Les propos du cardinal Fridolin Ambongo ont fait bondir Alex Dende, artiste musicien engagé connu sous le pseudonyme de Lexxus Legal. L’artiste et acteur politique estime que les déclarations du prélat, qualifiant la musique et la danse de signes de superficialité et de médiocrité, sont injustes, blessantes et surtout en décalage avec la profondeur réelle de la culture congolaise.
Pour Alex Dende, la musique et la danse ne sont pas de simples distractions futiles. Elles représentent les derniers espaces de résistance, de mémoire et d’expression dans un pays traversé par une crise profonde, multidimensionnelle et violente.
« Est-ce donc à cause de la musique que des provinces entières, dans l’est de notre pays, sont aujourd’hui entre les mains de groupes armés, pendant que certains généraux fuient leurs responsabilités ?
Est-ce la danse qui a installé la corruption au sommet de l’État, dans les institutions, jusque dans les églises ?
Est-ce la chanson qui a rendu la justice malade, au point que Fatshi lui-même le reconnaît ? », s’est-il interrogé.
L’ancienne gloire du rap congolais rappelle au cardinal Fridolin Ambongo que ce ne sont pas les musiciens qui sont responsables de l’effondrement du système éducatif. « Est-ce la musique qui a réduit les professeurs au silence, parfois même à la complicité ?
Est-ce encore la scène musicale qui a creusé les inégalités sociales, affaibli l’économie, détruit l’espoir des jeunes ? », s’indigne Lexxus.
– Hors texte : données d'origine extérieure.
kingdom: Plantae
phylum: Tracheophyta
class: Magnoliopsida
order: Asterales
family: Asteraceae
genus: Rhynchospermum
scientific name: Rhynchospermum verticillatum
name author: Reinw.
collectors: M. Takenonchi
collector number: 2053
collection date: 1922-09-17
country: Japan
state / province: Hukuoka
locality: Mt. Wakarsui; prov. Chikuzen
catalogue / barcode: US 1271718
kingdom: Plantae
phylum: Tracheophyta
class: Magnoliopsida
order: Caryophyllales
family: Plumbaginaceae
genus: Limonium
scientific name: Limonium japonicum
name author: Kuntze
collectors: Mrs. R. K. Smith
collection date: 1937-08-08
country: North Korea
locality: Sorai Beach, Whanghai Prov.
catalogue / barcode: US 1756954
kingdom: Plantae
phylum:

Plus loin, le militant proche de l’opposant Martin Fayulu dénonce une attitude qui consiste à faire porter aux artistes la responsabilité de tous les maux, alors que les acteurs de tous les secteurs ont leur part de responsabilité. Lexxus Legal rappelle d’ailleurs que « dans la tradition biblique, on chante pour Dieu, on danse pour la vie, on joue pour ne pas mourir.
David dansait devant l’Arche, les psaumes sont des chants, et Jésus lui-même n’a jamais condamné la joie du peuple. Au contraire, il s’est toujours tourné vers celles et ceux qui, par leur parole ou leur chant, touchaient les cœurs », souligne-t-il.
Tout en rejetant la thèse selon laquelle la musique tire le pays vers le bas, Lexxus Legal affirme au contraire qu’elle le maintient debout.
Elle crie quand d’autres se taisent.
Elle rassemble quand tout divise.
Elle console quand tout blesse.
Elle dit la vérité que d’autres redoutent.
Pour lui, le vrai problème n’est pas la prétendue superficialité des artistes, mais l’incapacité de ceux qui prétendent incarner la profondeur à changer les choses.
Enfin, Alex Dende appelle à la reconnaissance des efforts des artistes. En conclusion, il réplique au cardinal en affirmant qu’il est tout à fait normal qu’un peuple trahi, méprisé, exploité et meurtri par son élite canalise son expression pour ne pas disparaître — et tant mieux si le monde le reconnaît pour cela.